Welcome to the weekend edition Creative Fuel! These weekend missives are for creative inspiration, sometimes through prompts, sometimes through other means. If you’re getting this it’s because you’re a paid subscriber, and you have full access to the archive of weekend prompts + inspiration.
Earlier this week I found myself in the Seattle Library for a few hours. It was an afternoon in between a work-related event in the morning and an evening early birthday surprise. In other circumstances, I might have been tempted to bring my laptop to the city knowing I would have this afternoon chunk. There’s always some work to be done.

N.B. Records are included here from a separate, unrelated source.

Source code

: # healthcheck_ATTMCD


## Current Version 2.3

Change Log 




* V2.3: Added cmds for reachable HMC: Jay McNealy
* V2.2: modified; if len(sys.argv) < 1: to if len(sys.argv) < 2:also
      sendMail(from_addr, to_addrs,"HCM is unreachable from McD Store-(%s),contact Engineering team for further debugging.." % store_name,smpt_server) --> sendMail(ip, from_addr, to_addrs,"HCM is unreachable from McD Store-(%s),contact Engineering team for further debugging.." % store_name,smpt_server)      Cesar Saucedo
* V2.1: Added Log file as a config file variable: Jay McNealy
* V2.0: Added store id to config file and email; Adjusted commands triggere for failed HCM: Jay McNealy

But the laptop had been shipped off a few days prior in need of a new battery—because apparently even computers experience burnout—so I was armed with nothing but my notebook.
I walked up and down the many aisles of books, in the hopes that some idea would jump out at me. I found one called GoatMan: How I Took a Holiday from Being Human1. I flipped through some pages of obscure literary journals in the extensively stocked magazine section.
Finally I made my way over to a desk and sat down. I had no laptop, but there were a few things that I wanted to write down a notebook was all that was required. I actively had to work at shaking the annoyance that arose when I thought about all the work related things that I could and should be doing if only I had my computer. If I’m honest, I felt very fidgety. I reminded myself, “isn’t this what you always want, a little unobstructed space to just sit and write and play with some ideas?”
Well, yes, of course. But in our distracted modern era where the mind is constantly jumping from to-do list to new project idea to newsfeed to “what if someone has emailed me about something important?” (they have not), it’s sometimes difficult to just settle.
With the notebook in front of me, I started where it made sense: I made a list of what work things needed to be done by the end of the week. This led to a list of what I needed to send to the printer next week. Which led to mapping out a newsletter calendar. Which led to a bullet point about a project launch in November I had entirely forgotten about. Which led to an asterisk about an idea for an essay and who I should interview for it. Which led to a tiny sketch of a composition I wanted to test out in a papercut. Which led to me putting down the pen, looking back up and out over the other people quietly working away and thinking, “I really love libraries.”
I hadn’t finished any big projects, written a grandiose essay, or checked off any tasks, but somewhere in putting pen to paper I had started to work my way through the cobwebs. My mind felt a little more open, a little less cluttered.
So when my friend Brendan yesterday linked to an article about the power of a to-do list, of course I clicked on it. “I come bearing but one life hack: the humble to-do list, written out on actual paper, with actual pen,” writes Amanda Mull, offering up a simple yet somehow radical response to the variety of optimization and time management tools that abound all around us.